- TASK OBJECTIVE
Answer these from the forum thread on splitting a string into segments:
1. Into what list should the word "church" be split?
2. How are the valid segments for a given language stored?
3. What string does the Perl script use to join the segments when printing them?

- SOURCE DOCUMENT
=====
Re: tricky parsing question

2004-02-12 Thread Matt Diephouse
Wren Argetlahm wrote:
I'm working on a linguistic module and I'm trying to
find a good way to split a string up into "segments".
I can't assume single charecter strings and want to
assume maximal segments. As an example, the word
"church" would be rendered as the list ('ch', 'u',
'r', 'ch') and wouldn't break the "ch" up smaller even
though both "c" and "h" are valid segments in English.
I have all the valid segments for a given language
stored as keys in a hash, now I just need an algorithm
to chop up a string into a list. Any ideas?
~wren
Why do you need to sort by alphabet after sorting by length? How about 
something like this:

#!/usr/bin/perl -w
use strict;
my $text = "church";
my @alphabet = qw(c h ch u r);
# make a regex with many alterations (compiled only once)
# that puts the longest characters first
my $letters = join "|" => reverse sort @alphabet;
my $regex = qr/($letters)/;
# then try to remove the first character from the string
# using the regex (it matches the longest segments first)
# and add it to @segments until our character doesn't
# match anymore
my @segments;
push @segments, $1 while $text =~ s/^$regex//;
print join "-" => @segments;

Hope this helps,

matt diephouse
-
http://matt.diephouse.com


Re: tricky parsing question

2004-02-12 Thread Paul Hoffman
Sorry for the delay; I'm catching up.
=====
- GIVEN INFORMATION
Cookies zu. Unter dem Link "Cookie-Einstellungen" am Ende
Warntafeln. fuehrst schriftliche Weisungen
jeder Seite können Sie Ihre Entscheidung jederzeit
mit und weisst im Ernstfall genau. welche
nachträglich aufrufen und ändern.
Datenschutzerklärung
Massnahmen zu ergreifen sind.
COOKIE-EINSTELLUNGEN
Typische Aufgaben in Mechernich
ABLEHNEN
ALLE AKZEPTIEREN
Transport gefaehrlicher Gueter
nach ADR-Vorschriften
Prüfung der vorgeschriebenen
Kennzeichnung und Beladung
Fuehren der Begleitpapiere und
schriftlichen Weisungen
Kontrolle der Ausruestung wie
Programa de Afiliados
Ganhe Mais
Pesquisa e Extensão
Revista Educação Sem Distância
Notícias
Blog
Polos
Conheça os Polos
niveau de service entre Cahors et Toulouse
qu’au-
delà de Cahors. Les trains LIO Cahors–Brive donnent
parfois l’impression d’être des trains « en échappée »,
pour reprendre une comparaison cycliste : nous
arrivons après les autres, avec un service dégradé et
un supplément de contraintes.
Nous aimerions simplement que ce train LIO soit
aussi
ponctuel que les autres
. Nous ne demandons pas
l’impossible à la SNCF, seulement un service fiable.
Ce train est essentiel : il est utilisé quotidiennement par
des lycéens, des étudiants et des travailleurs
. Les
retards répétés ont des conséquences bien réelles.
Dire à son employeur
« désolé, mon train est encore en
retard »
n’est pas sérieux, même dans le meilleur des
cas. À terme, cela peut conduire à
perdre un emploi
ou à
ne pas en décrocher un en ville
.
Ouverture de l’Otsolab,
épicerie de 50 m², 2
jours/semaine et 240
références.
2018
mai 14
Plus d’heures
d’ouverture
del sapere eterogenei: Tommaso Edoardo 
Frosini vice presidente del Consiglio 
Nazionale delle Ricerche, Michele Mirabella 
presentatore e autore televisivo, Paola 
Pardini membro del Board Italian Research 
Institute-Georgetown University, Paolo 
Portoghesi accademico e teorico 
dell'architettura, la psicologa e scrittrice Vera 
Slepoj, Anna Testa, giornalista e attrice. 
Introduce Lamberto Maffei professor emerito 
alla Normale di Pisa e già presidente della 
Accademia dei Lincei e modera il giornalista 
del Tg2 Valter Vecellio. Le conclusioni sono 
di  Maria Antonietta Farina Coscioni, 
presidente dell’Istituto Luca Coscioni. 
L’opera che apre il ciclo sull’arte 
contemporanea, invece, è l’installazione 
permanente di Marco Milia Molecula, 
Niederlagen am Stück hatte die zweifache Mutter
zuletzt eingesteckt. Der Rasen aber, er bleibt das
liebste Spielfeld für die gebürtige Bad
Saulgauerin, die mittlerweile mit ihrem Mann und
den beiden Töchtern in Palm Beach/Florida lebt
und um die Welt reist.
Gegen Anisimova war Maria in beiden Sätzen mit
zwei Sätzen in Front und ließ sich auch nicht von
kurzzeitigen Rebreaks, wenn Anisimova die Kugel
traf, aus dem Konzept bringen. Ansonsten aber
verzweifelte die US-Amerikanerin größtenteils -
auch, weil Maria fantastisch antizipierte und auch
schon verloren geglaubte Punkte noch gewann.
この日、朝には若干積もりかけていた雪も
=====
- WRITTEN ANSWER
1. ('ch', 'u', 'r', 'ch')
2. As keys in a hash.
3. "-"